Human pose images with coordinates
----

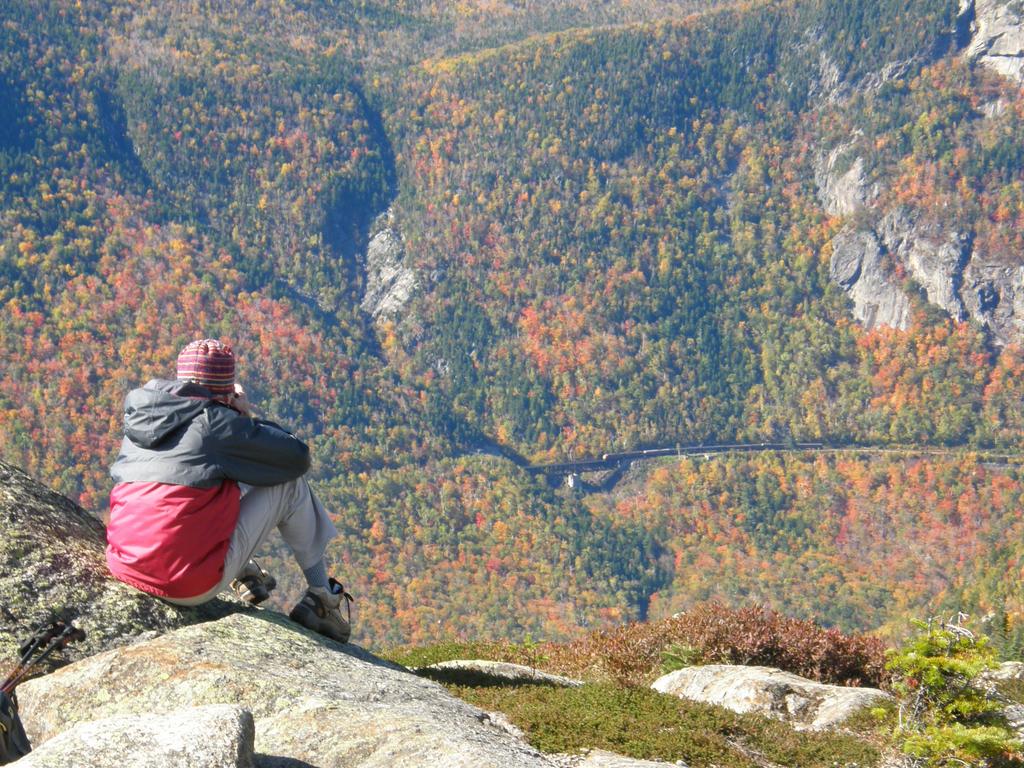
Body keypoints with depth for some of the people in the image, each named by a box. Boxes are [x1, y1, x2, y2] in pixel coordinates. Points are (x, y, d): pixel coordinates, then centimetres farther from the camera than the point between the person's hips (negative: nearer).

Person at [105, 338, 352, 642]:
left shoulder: (140, 420, 10)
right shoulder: (213, 422, -7)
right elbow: (298, 457, 0)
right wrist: (248, 420, 15)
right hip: (195, 585, -7)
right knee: (290, 484, 9)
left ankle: (243, 575, 22)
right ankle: (322, 599, 19)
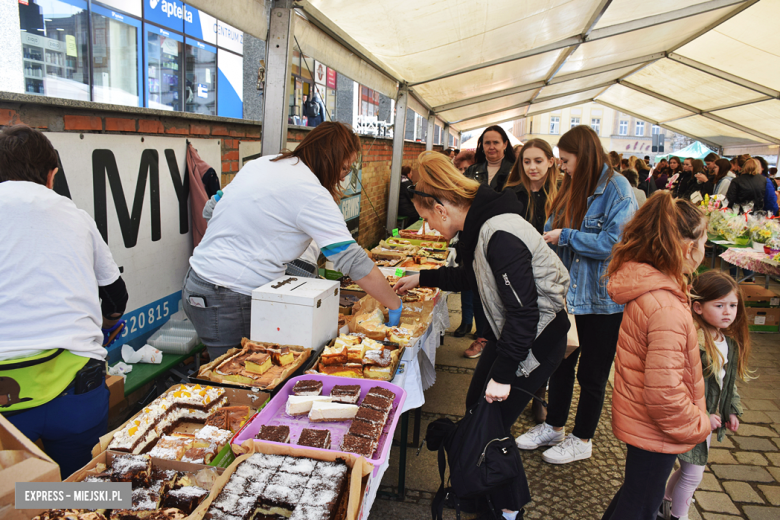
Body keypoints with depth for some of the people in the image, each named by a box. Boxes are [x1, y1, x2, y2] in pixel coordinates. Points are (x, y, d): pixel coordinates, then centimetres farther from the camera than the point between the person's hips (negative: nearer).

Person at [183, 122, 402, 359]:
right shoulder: (311, 194, -17)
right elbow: (354, 262, -18)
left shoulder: (262, 162, 8)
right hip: (227, 303, -9)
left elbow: (212, 209, 17)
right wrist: (396, 306, -9)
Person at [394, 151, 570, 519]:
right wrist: (421, 278, 21)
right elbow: (469, 276, 21)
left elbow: (524, 312, -29)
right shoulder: (481, 227, 2)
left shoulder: (501, 237, -29)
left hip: (536, 341, -10)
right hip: (508, 332, 10)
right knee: (475, 407, 16)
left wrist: (502, 374, -24)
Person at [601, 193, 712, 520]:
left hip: (638, 417, 8)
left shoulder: (645, 288, -3)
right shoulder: (667, 309, -33)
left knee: (637, 491, 29)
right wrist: (699, 425, -14)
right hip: (655, 431, -8)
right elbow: (664, 392, -32)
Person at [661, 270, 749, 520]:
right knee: (693, 473, 6)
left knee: (689, 469, 22)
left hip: (709, 418, 8)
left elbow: (730, 381, 16)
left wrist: (731, 410, 11)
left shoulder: (730, 342, 2)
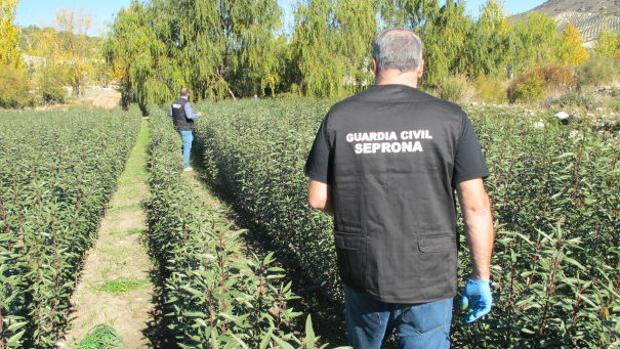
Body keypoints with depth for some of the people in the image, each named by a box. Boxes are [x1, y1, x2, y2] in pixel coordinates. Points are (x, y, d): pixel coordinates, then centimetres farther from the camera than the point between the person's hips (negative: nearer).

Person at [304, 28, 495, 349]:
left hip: (362, 273, 2)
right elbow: (476, 207, -10)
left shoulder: (339, 117, -5)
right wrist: (481, 278, 0)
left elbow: (317, 199, -1)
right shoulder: (450, 118, -8)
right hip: (428, 278, -1)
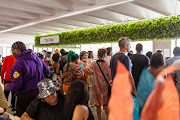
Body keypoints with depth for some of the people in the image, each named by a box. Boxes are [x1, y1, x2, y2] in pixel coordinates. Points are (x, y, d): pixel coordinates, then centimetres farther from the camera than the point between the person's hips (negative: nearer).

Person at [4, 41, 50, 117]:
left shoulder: (18, 64, -20)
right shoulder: (37, 58, 2)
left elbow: (16, 85, -22)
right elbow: (47, 71, 10)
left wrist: (7, 87, -1)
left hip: (26, 97, -7)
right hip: (40, 93, 7)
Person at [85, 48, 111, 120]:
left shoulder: (94, 64, -8)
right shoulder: (106, 64, -8)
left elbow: (86, 69, -22)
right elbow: (110, 77, -6)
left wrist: (93, 73, -7)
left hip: (96, 87, 0)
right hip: (105, 87, 0)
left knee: (98, 105, 14)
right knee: (106, 104, 14)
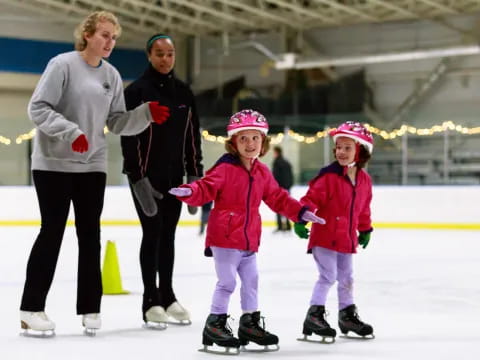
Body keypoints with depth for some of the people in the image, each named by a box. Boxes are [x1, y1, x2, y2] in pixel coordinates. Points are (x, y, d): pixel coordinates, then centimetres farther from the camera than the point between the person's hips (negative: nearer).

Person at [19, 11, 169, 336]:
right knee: (53, 231, -3)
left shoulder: (112, 76, 7)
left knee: (90, 233, 5)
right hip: (54, 163, -5)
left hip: (93, 166, 5)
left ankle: (90, 308, 12)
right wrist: (71, 131, -25)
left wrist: (147, 114, -7)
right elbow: (38, 108, -14)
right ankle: (32, 308, 6)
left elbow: (117, 123, 8)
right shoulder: (63, 65, -11)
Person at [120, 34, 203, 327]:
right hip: (146, 176, -5)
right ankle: (151, 302, 1)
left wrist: (195, 175, 6)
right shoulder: (137, 91, -8)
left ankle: (167, 296, 19)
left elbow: (192, 136, 10)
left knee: (168, 235, 10)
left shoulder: (184, 93, 8)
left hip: (174, 176, 5)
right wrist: (138, 178, -18)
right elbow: (129, 137, -12)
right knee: (152, 233, -4)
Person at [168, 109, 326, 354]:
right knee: (227, 282, -6)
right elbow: (206, 189, -20)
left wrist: (301, 212, 13)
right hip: (224, 237, -7)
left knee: (251, 281, 15)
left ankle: (250, 323, 28)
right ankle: (214, 325, 6)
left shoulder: (262, 173, 10)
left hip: (248, 240, 7)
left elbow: (278, 199, 18)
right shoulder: (225, 168, -12)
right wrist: (189, 192, -40)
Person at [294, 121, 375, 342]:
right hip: (324, 237, -7)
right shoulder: (328, 176, -14)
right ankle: (314, 315, -4)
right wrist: (301, 219, -29)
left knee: (346, 278, 17)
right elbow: (312, 198, -18)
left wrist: (365, 229, 26)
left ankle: (348, 315, 30)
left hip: (346, 239, 7)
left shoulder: (364, 180, 5)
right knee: (328, 276, -10)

----

Exercise details - Copy out verbatim every line from the one containing "left wrist: (301, 212, 13)" through the final line of the items, both ends included.

Answer to this problem -
left wrist: (301, 212, 13)
right hip: (224, 237, -7)
left knee: (251, 281, 15)
left ankle: (250, 323, 28)
right ankle: (214, 325, 6)
left shoulder: (262, 173, 10)
left hip: (248, 240, 7)
left elbow: (278, 199, 18)
right shoulder: (225, 168, -12)
right wrist: (189, 192, -40)
Person at [294, 121, 375, 342]:
right hip: (324, 237, -7)
right shoulder: (328, 176, -14)
right ankle: (314, 315, -4)
right wrist: (301, 219, -29)
left knee: (346, 278, 17)
right elbow: (312, 198, -18)
left wrist: (365, 229, 26)
left ankle: (348, 315, 30)
left hip: (346, 239, 7)
left shoulder: (364, 180, 5)
right knee: (328, 276, -10)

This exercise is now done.